WHAT YOU WILL DO -> From the line with "wine bottle: present [783,518,814,641]" to the line with "potted plant: none [407,788,532,895]", retype every line exactly, including those two, and leave out the rest of the data below.

INFORMATION GIVEN ->

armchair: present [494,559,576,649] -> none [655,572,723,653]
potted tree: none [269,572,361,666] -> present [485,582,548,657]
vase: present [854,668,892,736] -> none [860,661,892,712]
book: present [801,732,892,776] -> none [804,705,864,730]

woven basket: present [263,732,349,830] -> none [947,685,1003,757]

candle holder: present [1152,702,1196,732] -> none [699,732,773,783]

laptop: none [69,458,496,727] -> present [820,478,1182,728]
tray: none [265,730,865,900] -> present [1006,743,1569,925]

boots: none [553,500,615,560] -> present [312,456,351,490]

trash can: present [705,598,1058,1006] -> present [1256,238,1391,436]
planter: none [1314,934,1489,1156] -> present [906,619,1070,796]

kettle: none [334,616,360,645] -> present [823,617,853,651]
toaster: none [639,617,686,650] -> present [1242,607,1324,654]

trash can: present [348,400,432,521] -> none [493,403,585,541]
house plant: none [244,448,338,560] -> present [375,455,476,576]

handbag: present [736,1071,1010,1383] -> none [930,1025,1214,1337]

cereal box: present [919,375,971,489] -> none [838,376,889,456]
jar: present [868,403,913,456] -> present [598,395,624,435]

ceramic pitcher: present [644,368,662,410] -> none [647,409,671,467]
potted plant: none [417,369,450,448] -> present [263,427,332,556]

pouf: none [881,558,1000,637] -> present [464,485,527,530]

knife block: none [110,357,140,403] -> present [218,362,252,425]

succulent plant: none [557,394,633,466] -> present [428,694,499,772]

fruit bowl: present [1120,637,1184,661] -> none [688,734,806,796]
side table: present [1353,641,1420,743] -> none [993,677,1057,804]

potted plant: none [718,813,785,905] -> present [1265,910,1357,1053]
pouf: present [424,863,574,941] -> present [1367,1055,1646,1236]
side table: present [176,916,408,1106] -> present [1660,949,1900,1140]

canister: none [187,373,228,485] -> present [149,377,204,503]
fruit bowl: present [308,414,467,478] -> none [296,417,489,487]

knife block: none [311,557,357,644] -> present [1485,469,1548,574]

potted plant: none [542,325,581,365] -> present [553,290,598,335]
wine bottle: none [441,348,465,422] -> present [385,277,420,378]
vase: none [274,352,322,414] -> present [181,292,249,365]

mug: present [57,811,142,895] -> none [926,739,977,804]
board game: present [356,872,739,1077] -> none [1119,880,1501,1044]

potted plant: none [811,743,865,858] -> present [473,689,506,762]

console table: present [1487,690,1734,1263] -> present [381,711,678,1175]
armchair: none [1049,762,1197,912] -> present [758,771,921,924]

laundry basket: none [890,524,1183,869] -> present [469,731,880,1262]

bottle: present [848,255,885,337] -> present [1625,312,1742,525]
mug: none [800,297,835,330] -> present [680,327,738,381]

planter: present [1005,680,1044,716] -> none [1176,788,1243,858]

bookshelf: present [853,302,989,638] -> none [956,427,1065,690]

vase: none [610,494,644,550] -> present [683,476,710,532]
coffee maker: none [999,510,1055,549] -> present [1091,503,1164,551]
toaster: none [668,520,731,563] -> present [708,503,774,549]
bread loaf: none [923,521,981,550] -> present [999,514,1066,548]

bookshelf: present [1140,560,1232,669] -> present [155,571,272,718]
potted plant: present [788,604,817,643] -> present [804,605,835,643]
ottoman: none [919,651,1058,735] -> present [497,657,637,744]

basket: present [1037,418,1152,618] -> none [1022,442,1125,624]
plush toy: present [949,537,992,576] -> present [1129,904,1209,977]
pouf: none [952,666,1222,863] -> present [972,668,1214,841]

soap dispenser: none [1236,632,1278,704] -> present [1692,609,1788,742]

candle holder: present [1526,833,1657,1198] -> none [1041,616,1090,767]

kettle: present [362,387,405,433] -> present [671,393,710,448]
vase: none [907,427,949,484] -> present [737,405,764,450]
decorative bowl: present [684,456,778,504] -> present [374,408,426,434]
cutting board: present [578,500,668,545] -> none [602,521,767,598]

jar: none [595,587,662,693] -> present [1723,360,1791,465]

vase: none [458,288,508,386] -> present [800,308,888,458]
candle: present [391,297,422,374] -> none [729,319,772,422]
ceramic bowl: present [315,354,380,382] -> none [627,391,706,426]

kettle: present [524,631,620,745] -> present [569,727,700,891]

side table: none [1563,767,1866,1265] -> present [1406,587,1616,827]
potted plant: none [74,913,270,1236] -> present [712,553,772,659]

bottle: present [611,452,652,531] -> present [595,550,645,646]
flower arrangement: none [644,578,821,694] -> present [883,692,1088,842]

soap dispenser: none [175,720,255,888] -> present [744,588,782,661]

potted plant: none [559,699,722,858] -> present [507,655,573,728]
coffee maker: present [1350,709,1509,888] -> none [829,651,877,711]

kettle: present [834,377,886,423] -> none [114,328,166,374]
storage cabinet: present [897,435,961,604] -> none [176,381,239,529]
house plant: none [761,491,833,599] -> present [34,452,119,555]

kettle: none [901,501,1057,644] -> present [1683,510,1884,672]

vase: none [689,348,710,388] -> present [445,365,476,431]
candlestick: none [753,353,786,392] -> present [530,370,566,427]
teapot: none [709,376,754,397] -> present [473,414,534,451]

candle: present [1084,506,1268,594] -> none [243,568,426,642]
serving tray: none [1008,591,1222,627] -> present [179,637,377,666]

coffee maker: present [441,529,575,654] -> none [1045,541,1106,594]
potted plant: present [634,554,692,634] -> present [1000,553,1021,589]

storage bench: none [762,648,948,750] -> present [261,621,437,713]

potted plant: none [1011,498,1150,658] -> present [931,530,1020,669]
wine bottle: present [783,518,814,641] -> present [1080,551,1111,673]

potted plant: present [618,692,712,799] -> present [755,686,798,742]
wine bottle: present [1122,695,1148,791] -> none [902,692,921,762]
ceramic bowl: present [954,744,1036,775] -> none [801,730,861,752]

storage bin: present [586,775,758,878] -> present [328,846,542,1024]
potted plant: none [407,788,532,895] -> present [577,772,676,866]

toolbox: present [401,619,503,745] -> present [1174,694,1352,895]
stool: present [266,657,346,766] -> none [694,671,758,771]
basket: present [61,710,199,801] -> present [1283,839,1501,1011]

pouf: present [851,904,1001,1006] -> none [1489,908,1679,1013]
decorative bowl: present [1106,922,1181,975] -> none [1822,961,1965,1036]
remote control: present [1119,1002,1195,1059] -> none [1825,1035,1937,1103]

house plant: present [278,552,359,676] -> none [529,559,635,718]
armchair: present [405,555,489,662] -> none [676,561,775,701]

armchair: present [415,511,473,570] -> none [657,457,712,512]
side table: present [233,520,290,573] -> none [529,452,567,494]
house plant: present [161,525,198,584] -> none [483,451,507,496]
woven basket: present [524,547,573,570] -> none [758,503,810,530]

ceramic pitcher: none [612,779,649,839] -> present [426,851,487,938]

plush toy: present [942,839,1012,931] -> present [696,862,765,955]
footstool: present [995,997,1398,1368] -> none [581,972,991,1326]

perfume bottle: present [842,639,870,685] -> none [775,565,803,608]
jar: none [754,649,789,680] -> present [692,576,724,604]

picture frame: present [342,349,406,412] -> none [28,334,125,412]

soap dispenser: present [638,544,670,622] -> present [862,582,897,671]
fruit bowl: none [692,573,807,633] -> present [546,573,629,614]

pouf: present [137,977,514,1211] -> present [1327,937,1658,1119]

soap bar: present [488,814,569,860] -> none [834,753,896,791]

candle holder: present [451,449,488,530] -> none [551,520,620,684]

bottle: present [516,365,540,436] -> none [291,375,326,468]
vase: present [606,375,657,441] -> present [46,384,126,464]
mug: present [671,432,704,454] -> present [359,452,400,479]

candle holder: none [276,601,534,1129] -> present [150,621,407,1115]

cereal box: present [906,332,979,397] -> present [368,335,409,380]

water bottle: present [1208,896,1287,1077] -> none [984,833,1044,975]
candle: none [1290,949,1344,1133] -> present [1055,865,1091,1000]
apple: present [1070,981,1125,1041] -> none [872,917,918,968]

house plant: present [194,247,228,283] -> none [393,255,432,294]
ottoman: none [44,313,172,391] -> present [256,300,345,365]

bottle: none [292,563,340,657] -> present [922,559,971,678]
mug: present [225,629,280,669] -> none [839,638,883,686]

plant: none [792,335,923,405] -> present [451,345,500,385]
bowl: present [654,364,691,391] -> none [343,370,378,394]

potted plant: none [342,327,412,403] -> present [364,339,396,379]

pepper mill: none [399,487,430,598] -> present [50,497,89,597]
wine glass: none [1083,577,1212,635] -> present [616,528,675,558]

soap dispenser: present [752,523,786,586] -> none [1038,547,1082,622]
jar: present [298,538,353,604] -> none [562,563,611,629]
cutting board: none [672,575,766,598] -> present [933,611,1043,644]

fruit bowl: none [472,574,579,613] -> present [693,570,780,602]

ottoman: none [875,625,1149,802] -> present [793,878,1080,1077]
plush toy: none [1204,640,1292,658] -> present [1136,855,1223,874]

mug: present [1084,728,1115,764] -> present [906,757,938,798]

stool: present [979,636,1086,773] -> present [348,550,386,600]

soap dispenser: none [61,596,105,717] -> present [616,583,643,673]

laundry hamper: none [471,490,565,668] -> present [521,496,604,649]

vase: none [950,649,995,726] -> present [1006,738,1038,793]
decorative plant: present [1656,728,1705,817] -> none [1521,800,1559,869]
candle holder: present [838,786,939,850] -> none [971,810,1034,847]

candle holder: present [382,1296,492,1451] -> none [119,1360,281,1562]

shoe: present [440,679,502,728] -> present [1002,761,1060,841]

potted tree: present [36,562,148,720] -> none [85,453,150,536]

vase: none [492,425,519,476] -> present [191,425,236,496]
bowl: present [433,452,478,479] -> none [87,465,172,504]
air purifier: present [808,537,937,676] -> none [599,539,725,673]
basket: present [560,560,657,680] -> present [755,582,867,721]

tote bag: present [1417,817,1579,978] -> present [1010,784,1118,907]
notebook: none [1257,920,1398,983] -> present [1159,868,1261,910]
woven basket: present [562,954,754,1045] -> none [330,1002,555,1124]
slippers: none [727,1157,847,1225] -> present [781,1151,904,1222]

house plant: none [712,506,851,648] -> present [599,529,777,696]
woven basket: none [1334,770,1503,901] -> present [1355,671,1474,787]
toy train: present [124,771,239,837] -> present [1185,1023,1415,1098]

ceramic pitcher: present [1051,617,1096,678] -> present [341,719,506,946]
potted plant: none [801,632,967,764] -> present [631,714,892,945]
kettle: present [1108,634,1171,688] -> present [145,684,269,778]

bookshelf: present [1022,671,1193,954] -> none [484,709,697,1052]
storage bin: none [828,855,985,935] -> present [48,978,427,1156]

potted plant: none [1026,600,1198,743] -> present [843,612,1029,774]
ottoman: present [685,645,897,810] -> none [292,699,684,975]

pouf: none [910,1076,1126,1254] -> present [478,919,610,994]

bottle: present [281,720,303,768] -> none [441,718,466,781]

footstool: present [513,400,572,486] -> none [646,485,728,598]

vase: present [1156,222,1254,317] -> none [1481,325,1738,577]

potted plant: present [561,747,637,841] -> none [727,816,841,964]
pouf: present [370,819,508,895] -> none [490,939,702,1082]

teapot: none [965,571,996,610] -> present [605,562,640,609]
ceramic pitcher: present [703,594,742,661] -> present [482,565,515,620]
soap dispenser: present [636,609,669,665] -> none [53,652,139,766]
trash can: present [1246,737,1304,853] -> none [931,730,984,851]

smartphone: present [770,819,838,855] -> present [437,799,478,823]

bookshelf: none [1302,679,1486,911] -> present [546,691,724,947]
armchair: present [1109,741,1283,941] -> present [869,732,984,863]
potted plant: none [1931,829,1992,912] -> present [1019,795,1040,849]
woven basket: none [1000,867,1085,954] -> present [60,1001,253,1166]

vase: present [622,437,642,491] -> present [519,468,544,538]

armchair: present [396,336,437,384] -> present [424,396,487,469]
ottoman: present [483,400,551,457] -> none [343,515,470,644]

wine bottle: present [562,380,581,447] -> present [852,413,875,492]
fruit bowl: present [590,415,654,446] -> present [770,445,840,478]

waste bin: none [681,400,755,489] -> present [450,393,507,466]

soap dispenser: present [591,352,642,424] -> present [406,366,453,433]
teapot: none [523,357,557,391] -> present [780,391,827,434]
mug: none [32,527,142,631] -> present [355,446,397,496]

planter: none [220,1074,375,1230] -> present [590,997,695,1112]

COMPLETED TASK ->
wine bottle: present [783,518,814,641] -> present [1080,551,1111,673]

potted plant: present [618,692,712,799] -> present [755,686,798,742]
wine bottle: present [1122,695,1148,791] -> none [902,692,921,762]
ceramic bowl: present [954,744,1036,775] -> none [801,730,861,752]

storage bin: present [586,775,758,878] -> present [328,846,542,1024]
potted plant: none [407,788,532,895] -> present [577,772,676,866]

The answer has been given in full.